**Exercise**: Count how many lines in the records contain the word "largest" and reply with the number alone.

Records held in a dataset:

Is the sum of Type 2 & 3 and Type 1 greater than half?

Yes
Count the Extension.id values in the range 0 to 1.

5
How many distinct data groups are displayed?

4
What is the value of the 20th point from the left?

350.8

...

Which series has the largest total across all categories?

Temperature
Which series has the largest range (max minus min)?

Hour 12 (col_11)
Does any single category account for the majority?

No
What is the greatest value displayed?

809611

**Result**: 2